Accusé à de multiples reprises d’espionnage depuis 2018, Huawei a continué de signer des accords avec plusieurs pays africains et même avec l’UA.
Lors de la première édition du Cyber Africa Forum (CAF), qui s’est tenu le 7 juin à Abidjan, le vice-président exécutif de Huawei Northern Africa, Philippe Wang, est intervenu pour dévoiler la stratégie du fournisseur chinois d’infrastructures de technologies de l’information et de la communication. « Huawei accompagne les Etats africains dans leur transformation digitale, car l’économie numérique est l’avenir du continent », a indiqué le dirigeant du groupe chinois, qui affirme mettre « à disposition des solutions software et hardware aux Etats africains pour assurer leur souveraineté numérique ».
Mais peut-on s’assurer d’une souveraineté numérique lorsqu’on laisse autant de place à un opérateur étranger ? Huawei réalise actuellement 20% de son chiffre d’affaires en Afrique et couvre plus de 60 % des installations 3G et 4G. Huawei est le quatrième vendeur de smartphones en Afrique. Banni des Etats-Unis sous l’administration Trump, le géant chinois s’est logiquement tourné vers le continent africain pour surmonter la crise. « Malgré la propagande américaine, Huawei jouit d’une relation saine avec les gouvernements et grandes entreprises en Afrique », assure Philippe Wang, pour qui « la vision de Huawei en Afrique est de rendre le numérique accessible dans chaque foyer, pour un monde intelligent et entièrement connecté ». Mais à quel prix ?

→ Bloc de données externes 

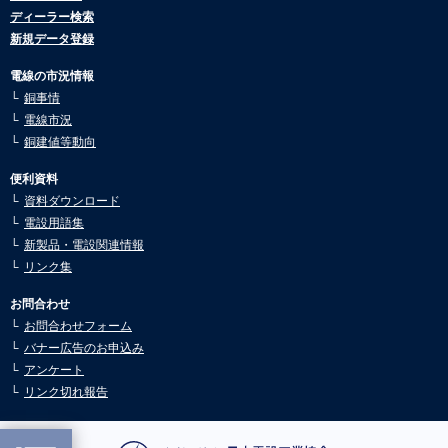
2026.01.08
ディーラー検索
市況動向8月号を公開しました。
新規データ登録
2025.07.30
市況動向7月号を公開しました。
電線の市況情報
銅事情
2025.07.30
電線市況
市況動向6月号を公開しました。
銅建値等動向
2025.05.26
市況動向5月号を公開しました。
便利資料
資料ダウンロード
2025.05.02
電設用語集
市況動向4月号を公開しました。
新製品・電設関連情報
2025.03.10
リンク集
市況動向3月号を公開しました。
お問合わせ
2025.03.10
お問合わせフォーム
市況動向2月号を公開しました。
バナー広告のお申込み
2025.02.04
アンケート
市況動向1月号を公開しました。
リンク切れ報告
2024.12.24
市況動向12月号を公開しました。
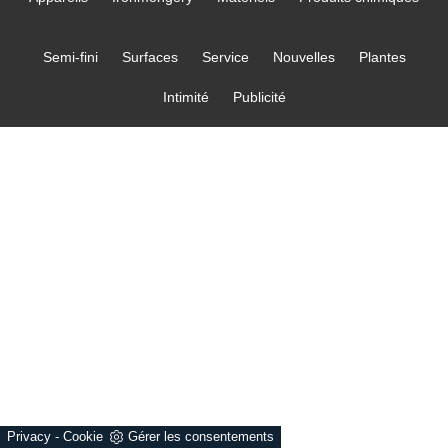
Semi-fini
Surfaces
Service
Nouvelles
Plantes
Intimité
Publicité
Privacy
-
Cookie
Gérer les consentements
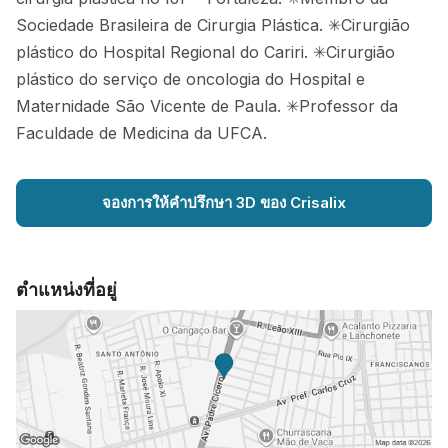
Sociedade Brasileira de Cirurgia Plástica. ✳Cirurgião
plástico do Hospital Regional do Cariri. ✳Cirurgião
plástico do serviço de oncologia do Hospital e
Maternidade São Vicente de Paula. ✳Professor da
Faculdade de Medicina da UFCA.
จองการให้คำปรึกษา 3D ของ Crisalix
ตำแหน่งที่อยู่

En août 2019, Huawei faisait parler de lui. Le Wall Street Journal avait en effet publié une enquête montrant comment Huawei avait vendu du matériel de surveillance et des logiciels de reconnaissance faciale à 24 pays africains, de la Tunisie au Rwanda, en passant par le Ghana, le Nigeria ou encore la Côte d’Ivoire. En Zambie et en Ouganda, des experts de Huawei auraient même formé les autorités locales à l’espionnage de leurs opposants politiques, en leur apprenant à accéder aux téléphones de ces derniers à distance et en ayant la possibilité d’accéder à leurs comptes Facebook, voire en interceptant des appels téléphoniques. Rapidement, Huawei avait réagi à cette enquête en rejetant « complètement les allégations infondées et inexactes du Wall Street Journal contre ses activités commerciales en Ouganda et en Zambie ».
Des accords politiques plus que technologiques
Un an plus tôt, c’est Le Monde qui accusait Huawei d’espionnage. Mais cette fois, le journal français affirmait que c’est le siège de l’Union africaine (UA) — un don de la Chine — qui avait été écouté par les Chinois pendant plusieurs années. Mais « l’UA a procédé à un audit complet de son système informatique au sein de l’ensemble de l’organisation », et « les conclusions démentent les propos avancés dans les médias l’année dernière », assurait Wang au moment de signer un nouvel accord de collaboration pour cinq années avec l’UA en juin 2019. Et ce malgré les rumeurs de stockage des données de l’Union africaine sur un serveur situé à… Shanghaï.
Huawei a tissé sa toile partout sur le continent, participant notamment au déploiement de la 5G, comme au Kenya. « En tant que gouvernement, nous sommes conscients des questions liées au fournisseur et à la technologie, mais certaines d’entre elles relèvent davantage de la politique que de la technologie », admettait Joe Mucheru, ministre kényan des Technologies de l’information et de la communication. Pour Cyril Ramaphosa, le président sud-africain, les accusations contre Huawei proviennent des Etats-Unis. Là encore, il s’agit d’une réponse politique, Pretoria et Pékin entretenant des relations privilégiées, puisque l’Afrique du Sud et la Chine sont tous deux membres des BRICS, une organisation créée en 2006.
Malgré les tentatives des dirigeants africains de rassurer quant à la fiabilité de Huawei, le doute subsiste. Au-delà de l’espionnage d’opposants, le groupe chinois est également accusé d’espionner les gouvernants des pays avec lesquels il commerce. En Tunisie, au terme des législatives de 2019, chaque député élu à la Chambre des représentants du peuple s’était vu offrir une tablette par Huawei, sans que cela n’émeuve outre-mesure les plus hautes instances de l’Etat. Pire, la marque chinoise fournirait également des smartphones aux policiers en leur proposant d’alléchantes réductions. En se jetant dans les bras de Huawei, les pays africains, par négligence, laissent ainsi la possibilité au géant chinois de mettre la main sur leur souveraineté numérique.